**YOUR OBJECTIVE:** Say how many lines of these entries include the word "Setpoint", and answer with the number alone.

---+---

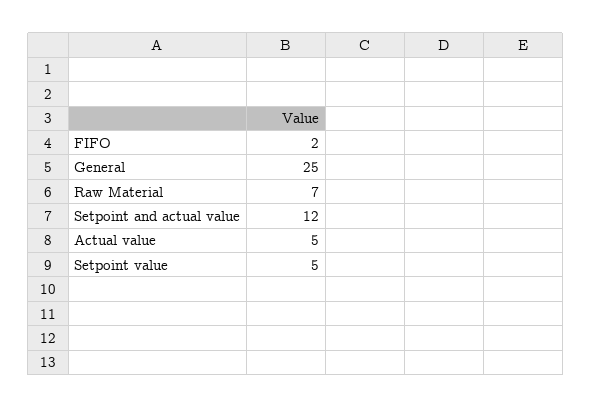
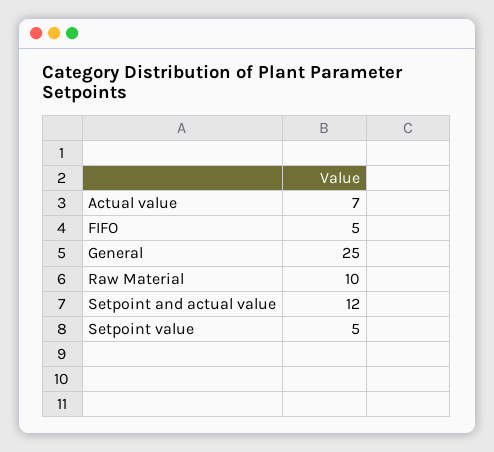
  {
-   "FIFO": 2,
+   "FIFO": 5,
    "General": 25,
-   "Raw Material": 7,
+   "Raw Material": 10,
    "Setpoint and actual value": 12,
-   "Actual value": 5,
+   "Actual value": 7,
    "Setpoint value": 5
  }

---+---

**COMPLETED TASK:** 2